(a) Each health care provider or facility shall inform the parent or guardian of every child under the age of 6 years in the District of Columbia, served by the provider or facility, of the requirement for periodic blood tests for lead poisoning as provided in this chapter and rules implementing this chapter.
(b) A health care provider or facility shall, unless parental consent is withheld or an identical test has already been performed within the last 12 months, perform a blood test for lead poisoning on every child who resides in the District of Columbia as part of a well-child care visit, once between ages 6 months and 14 months, and a second time between ages 22 months and 26 months. If a child’s age exceeds 26 months, and a blood lead screening has not been performed, the child shall be screened twice prior to the age of 6 years.
(c) The laboratory that performed the tests pursuant to subsection (b) of this section shall forward all test results to the health care provider or facility where the blood sample was taken, and to the Mayor.
(d) The health care provider or facility shall forward all elevated blood lead level results immediately to the child’s parent or guardian. Upon request of the child’s parent or guardian, the health care provider or facility shall provide written evidence of testing for lead poisoning that includes the date of the test and the test results.
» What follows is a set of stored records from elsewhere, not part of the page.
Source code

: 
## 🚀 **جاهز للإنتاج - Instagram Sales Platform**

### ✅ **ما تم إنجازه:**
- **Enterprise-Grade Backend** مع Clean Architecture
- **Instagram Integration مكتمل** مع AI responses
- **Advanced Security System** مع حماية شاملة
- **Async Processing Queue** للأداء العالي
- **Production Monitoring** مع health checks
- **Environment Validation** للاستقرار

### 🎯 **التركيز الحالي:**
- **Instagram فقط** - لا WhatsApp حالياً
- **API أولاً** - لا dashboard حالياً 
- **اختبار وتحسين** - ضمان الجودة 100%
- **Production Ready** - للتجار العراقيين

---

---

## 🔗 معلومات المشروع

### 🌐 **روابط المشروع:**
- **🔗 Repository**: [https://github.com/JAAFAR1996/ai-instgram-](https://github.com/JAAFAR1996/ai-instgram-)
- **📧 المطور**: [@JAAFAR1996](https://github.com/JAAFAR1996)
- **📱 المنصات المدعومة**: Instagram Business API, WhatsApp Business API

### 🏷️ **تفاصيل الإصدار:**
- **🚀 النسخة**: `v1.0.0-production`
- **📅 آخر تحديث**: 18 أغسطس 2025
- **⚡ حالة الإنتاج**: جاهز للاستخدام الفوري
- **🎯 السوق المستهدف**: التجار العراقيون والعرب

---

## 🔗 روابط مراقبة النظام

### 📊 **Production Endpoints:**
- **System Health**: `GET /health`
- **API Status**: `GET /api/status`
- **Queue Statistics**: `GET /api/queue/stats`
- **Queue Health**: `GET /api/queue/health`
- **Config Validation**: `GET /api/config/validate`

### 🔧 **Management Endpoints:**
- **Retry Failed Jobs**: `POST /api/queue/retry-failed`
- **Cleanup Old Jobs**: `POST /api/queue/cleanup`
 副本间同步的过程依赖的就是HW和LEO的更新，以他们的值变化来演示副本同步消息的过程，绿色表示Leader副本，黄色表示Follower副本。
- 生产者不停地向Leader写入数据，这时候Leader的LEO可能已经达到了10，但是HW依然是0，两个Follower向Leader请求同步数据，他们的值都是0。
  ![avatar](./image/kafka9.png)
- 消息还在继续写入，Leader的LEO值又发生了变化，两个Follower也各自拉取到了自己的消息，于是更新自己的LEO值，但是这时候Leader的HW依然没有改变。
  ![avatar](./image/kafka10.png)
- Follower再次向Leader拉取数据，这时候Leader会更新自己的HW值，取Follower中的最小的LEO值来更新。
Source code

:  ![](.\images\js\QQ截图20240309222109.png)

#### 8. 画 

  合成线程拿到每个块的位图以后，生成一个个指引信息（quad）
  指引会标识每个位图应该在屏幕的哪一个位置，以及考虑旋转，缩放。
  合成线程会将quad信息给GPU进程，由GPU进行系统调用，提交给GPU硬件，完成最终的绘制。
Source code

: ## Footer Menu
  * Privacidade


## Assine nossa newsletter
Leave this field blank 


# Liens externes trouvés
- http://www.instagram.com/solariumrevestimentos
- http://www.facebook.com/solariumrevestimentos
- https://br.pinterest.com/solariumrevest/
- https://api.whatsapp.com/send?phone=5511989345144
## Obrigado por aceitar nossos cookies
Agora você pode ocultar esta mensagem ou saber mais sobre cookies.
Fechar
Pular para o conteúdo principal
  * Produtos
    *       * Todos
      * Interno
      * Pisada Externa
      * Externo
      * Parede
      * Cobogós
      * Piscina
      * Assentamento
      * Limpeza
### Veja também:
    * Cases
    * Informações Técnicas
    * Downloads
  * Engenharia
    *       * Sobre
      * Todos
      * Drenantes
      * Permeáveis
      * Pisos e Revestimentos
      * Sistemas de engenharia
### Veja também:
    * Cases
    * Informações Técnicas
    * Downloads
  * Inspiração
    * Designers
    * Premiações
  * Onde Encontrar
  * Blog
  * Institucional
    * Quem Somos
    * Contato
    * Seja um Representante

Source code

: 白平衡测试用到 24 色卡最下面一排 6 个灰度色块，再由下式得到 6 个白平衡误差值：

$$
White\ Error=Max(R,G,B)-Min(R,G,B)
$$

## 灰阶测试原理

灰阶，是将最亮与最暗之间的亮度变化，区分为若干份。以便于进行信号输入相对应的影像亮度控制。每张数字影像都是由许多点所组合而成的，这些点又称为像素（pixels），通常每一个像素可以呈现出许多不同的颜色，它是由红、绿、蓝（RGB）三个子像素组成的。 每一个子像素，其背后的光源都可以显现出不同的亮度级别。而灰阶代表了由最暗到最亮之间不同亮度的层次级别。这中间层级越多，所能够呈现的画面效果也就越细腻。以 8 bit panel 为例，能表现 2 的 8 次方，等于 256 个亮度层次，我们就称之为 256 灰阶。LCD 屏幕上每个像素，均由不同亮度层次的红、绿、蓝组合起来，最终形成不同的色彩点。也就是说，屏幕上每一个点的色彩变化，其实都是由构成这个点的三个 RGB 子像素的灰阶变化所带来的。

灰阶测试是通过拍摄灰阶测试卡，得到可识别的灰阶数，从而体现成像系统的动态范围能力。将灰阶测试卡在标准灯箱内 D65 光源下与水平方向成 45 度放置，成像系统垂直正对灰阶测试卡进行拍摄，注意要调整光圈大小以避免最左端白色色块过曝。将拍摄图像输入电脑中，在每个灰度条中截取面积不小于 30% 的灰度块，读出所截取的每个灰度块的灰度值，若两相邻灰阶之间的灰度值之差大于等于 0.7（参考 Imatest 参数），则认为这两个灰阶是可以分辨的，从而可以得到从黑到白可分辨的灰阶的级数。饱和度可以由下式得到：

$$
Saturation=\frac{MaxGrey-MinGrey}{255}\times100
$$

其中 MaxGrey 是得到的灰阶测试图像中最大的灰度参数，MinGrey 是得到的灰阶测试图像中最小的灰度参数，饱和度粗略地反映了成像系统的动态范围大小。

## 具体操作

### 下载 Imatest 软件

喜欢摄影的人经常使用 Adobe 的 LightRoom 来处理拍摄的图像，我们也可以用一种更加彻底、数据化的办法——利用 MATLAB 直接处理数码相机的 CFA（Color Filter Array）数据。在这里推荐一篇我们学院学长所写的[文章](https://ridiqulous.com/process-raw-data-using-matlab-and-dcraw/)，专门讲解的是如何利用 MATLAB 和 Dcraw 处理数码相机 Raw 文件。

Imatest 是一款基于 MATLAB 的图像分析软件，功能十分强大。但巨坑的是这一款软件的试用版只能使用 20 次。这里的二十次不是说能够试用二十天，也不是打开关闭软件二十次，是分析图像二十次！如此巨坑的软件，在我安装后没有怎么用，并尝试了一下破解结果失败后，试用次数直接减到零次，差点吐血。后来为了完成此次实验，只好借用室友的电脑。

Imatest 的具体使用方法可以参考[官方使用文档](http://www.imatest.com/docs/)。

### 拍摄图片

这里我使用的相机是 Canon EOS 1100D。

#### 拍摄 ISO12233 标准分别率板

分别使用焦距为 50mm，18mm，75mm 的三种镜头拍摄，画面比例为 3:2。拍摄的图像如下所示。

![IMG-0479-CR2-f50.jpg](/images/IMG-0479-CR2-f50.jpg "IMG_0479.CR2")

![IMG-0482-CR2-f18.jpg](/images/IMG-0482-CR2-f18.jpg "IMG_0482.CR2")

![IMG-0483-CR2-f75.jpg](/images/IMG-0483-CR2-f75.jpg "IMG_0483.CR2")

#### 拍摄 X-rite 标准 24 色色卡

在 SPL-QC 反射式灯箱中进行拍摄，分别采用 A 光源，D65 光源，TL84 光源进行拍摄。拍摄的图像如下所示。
(e) The Mayor, pursuant to § 7-871.06, shall issue rules governing the conditions under which a health care provider or facility shall administer additional lead screening tests exceeding the requirements of subsection (b) of this section, and the process for reporting lead screening results.
(f) Any agreement or contract entered into by the Medical Assistance Administration to provide its services through a health insuring or a managed care organization shall include a requirement for the organization to provide screening and reporting services pursuant to the provisions of this section and the rules implementing this section, or to provide reimbursement for those services.
(1) The agreement or contract shall explicitly include the provision of medical case management and other follow-up treatment of a Medicaid-enrolled, lead-exposed child as may be required to protect the child’s health, or reimbursement for that management and treatment.
(2) The Medical Assistance Administration shall provide for coverage and reimbursement of an environmental investigation and source control measures necessary to eliminate any lead-based paint hazard to which a Medicaid-enrolled, lead-poisoned child is exposed in the child’s home environment, including, but not limited to, paint stabilization and cleanup of any dust-lead hazard.
(g) The Mayor shall issue an annual report to the Council summarizing and analyzing the lead screening results obtained pursuant to this chapter. The report shall include recommendations based on or pertaining at a minimum to:
(1) The extent of compliance with the requirements of this section; and
(2) The incidence and prevalence rates of childhood lead poisoning in the District of Columbia.
2001 Ed., § 7-1033.
Effect of Amendments
D.C. Law 16-265, in subsec. (b), substituted “between 6 months and 14 months” for “between 6 months and 9 months”.
D.C. Law 17-353 validated a previously made technical correction in subsec. (b).
Delegation of Authority
Delegation of Authority pursuant to D.C. Law 14-190, the “Fiscal Year 2003 Budget Support Act of 2002”, Title XX, the “Childhood Lead Poisoning Screening and Reporting Act of 2002”, see Mayor’s Order 2005-23, January 25, 2005 ( 52 DCR 2843).